Cloud Computing: Do the Pros Outweigh the Cons?
We have had a lot of piqued interest from our clients in regards to cloud computing—the potential cost savings, associated risks and whether the savings outweigh the risks. While many clients are entertaining the idea of placing non-proprietary information in the cloud, placing intellectual property and/or financial data into the public-facing Internet is still too risky.
Traditional means of securing data continue to be through the use of multiple layers of security, including Virtual Private Network (VPN), which encrypts data between locations. However, cloud computing makes these traditional methods more cumbersome.
Cloud service providers do not typically allow for physical-level VPN traffic, although they do support application-level encryption via HTTPS, providing for secure communications at the application level and data payload. Application-level encryption is becoming the de facto standard for “secure” data communications, but it does not provide the same level of security as site-to-site or client VPN products.
Also, data encryption is provided by most cloud providers. Depending on the methods and specifics of the encryption types and algorithms being used, this encryption in the cloud provides protection of data should external applications or malicious entities gain access to the cloud-based, publicly-accessible data of our clients.
However, because the cloud providers maintain the encryption algorithms and may also have the encryption keys, the cloud provider may have the ability to access, distribute or corrupt data. As a result, moving to the cloud is not a “no brainer” for companies or organizations. Implementation of cloud computing can provide:
- Cost savings via the potential to decrease IT resources and reduction in spends on hardware and software
- Increased fault tolerance and disaster recovery options due to the distributed data center configuration of cloud providers
- Increased accessibility because of the Internet-based access.

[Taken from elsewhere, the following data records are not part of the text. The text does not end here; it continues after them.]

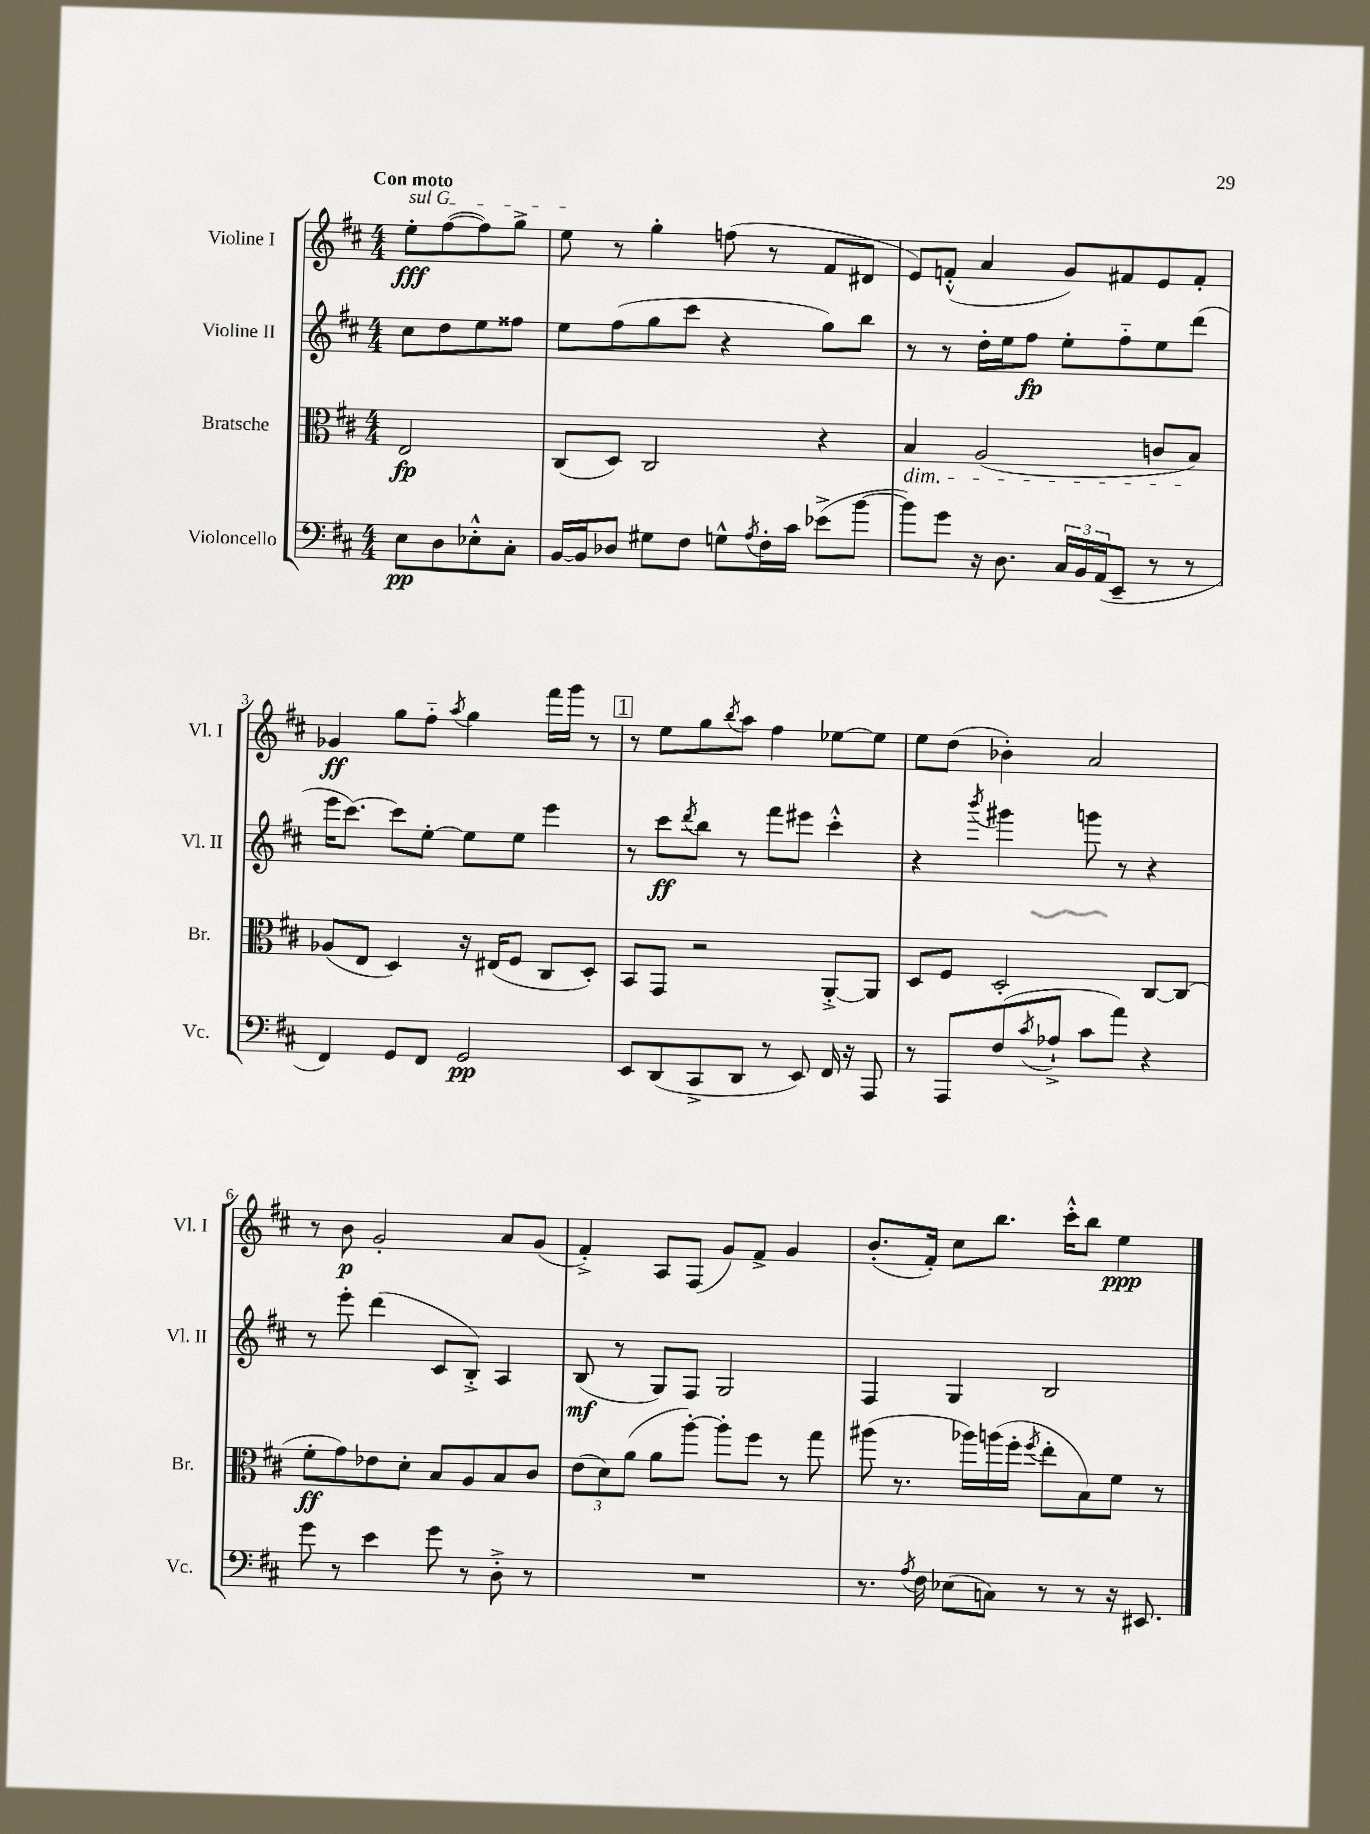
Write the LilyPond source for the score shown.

<<
\new StaffGroup <<
\new Staff = "s0" \with { instrumentName = "Violine I" shortInstrumentName = "Vl. I" } {
    \clef treble \key d \major \numericTimeSignature \time 4/4 \partial 2 \tempo "Con moto"
    \once \override TextSpanner.bound-details.left.text = \markup { \italic "sul G" } e''8-.\fff\startTextSpan fis''8~( fis''8) g''8-> |
    e''8\stopTextSpan r8 g''4-. f''8( r8 fis'8 dis'8 |
    e'8) f'8-.-^( a'4 g'8) fis'8 e'8 fis'8-. |
    ges'4\ff g''8 fis''8-_ \acciaccatura { a''8 } g''4 fis'''16 g'''16 r8 |
    \mark \markup { \box "1" } r8 e''8 g''8 \acciaccatura { b''8 } a''8 fis''4 ees''8~ ees''8 |
    e''8 d''8( bes'4-.) a'2 |
    r8 b'8\p g'2-. a'8 g'8( |
    fis'4-.->) a8 fis8( g'8) fis'8-> g'4 |
    b'8.-.( fis'16-.) cis''8 b''8. cis'''16-.-^ b''8 e''4\ppp \bar "|." |
}
\new Staff = "s1" \with { instrumentName = "Violine II" shortInstrumentName = "Vl. II" } {
    \clef treble \key d \major \numericTimeSignature \time 4/4 \partial 2
    cis''8 d''8 e''8 fisis''8 |
    e''8 fis''8( g''8 cis'''8 r4 g''8) b''8 |
    r8 r8 d''16-. e''16 fis''8\fp e''8-. fis''8-_ e''8 d'''8( |
    e'''16 cis'''8.~) cis'''8 e''8~-. e''8 e''8 e'''4 |
    \mark \markup { \box "1" } r8 cis'''8\ff \acciaccatura { d'''8 } b''8 r8 fis'''8 eis'''8 cis'''4-.-^ |
    r4 \acciaccatura { b'''8 } gis'''4 g'''8 r8 r4 |
    r8 e'''8-. d'''4( cis'8 b8-.->) a4 |
    b8\mf( r8 g8) fis8 g2 |
    fis4 g4 b2 \bar "|." |
}
\new Staff = "s2" \with { instrumentName = "Bratsche" shortInstrumentName = "Br." } {
    \clef alto \key d \major \numericTimeSignature \time 4/4 \partial 2
    e2\fp |
    cis8( d8) cis2 r4 |
    b4\dim a2( c'8 b8\!) |
    aes8( e8 d4) r16 eis16( fis8 cis8 d8-.) |
    \mark \markup { \box "1" } b,8 g,8 r2 a,8~-.-> a,8 |
    d8 fis8 d2-. cis8~ cis8( |
    fis'8-.\ff g'8) ees'8 d'8-. b8 a8 b8 cis'8 |
    \tuplet 3/2 { e'8( d'8) a'8( } a'8 a''8~-.) a''8-. fis''8 r8 g''8 |
    ais''8( r8. aes''16) a''16( fis''16-. \acciaccatura { fis''8 } e''8-. b8) fis'8 r8 \bar "|." |
}
\new Staff = "s3" \with { instrumentName = "Violoncello" shortInstrumentName = "Vc." } {
    \clef bass \key d \major \numericTimeSignature \time 4/4 \partial 2
    e8\pp d8 ees8-.-^ cis8-. |
    b,16~ b,16 des8 gis8 fis8 g8-^ \acciaccatura { a8 } fis16-. cis'16 ees'8->( b'8~ |
    b'8) g'8 r16 d8. \tuplet 3/2 { cis16 b,16 a,16( } e,8-- r8 r8 |
    fis,4) g,8 fis,8 g,2\pp |
    \mark \markup { \box "1" } e,8 d,8( cis,8-> d,8 r8 e,8) fis,16 r16 a,,8 |
    r8 a,,8 fis8( \acciaccatura { cis'8 } aes8-!-> cis'8 a'8) r4 |
    g'8 r8 e'4 g'8 r8 d8-.-> r8 |
    R1 |
    r8. \acciaccatura { a8 } fis16 ees8( c8) r8 r8 r16 eis,8. \bar "|." |
}
>>
>>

However, no one benefit may be significant enough on their own to motivate a client to switch to the cloud. Only after understanding the return of all of these benefits in conjunction with the risks will most clients see the light.
IT Hardware and Software Vendors seem to stand the most to lose in the cloud computing scenario. However, some understand that there is a place for both On Premise and cloud-based IT services. The largest software manufacturer in the world, Microsoft, is welcoming cloud computing. They have created SaaS, PaaS and IaaS service offerings (Office 365, Azure, Windows Server Hyper V, Dynamics) to supplement their key product offerings, which have traditionally existed on Premise.
This strategy seems to be logical, as some type of local infrastructure will need to exist for clients to access the Internet-based systems. As a result of the local infrastructure, which will need to continue to be managed and supported, some other local services and resources can be run with little cost increase. While understanding the potential benefits for cloud-based services, the local environment must become more reliable, secure and efficient in order to support the remote cloud-based resources.
In order to help with our clients’ decision on which applications, services and resources should be placed into the cloud, we consider the following:
- Current applications and data in use by the clients: Non-mission critical applications are the easiest and least concerning tasks to move first providing the opportunity for a successful Cloud migration and implementation. Applications such as hosting of public websites, email and offsite file replication provide quick wins in cost savings, fault tolerance and data accessibility.
- Cloud service providers who provide “private” cloud options specifically for clients’ proprietary data: These implementations are providing a hybrid of Software as a Service and Platform as a Service offerings, which may allow for more direct control of data security for the client. As a result, VPN services may be able to be configured and data storage could be encrypted without any involvement from the cloud provider.
- Service offerings of different cloud providers specializing in specific industries: As a result of a cloud provider’s industry specialization, they may obtain certifications like PCI and HIPPA, which may ease the concerns of clients for placing their data into the cloud.
Have you moved to the cloud? What challenges did you need to overcome?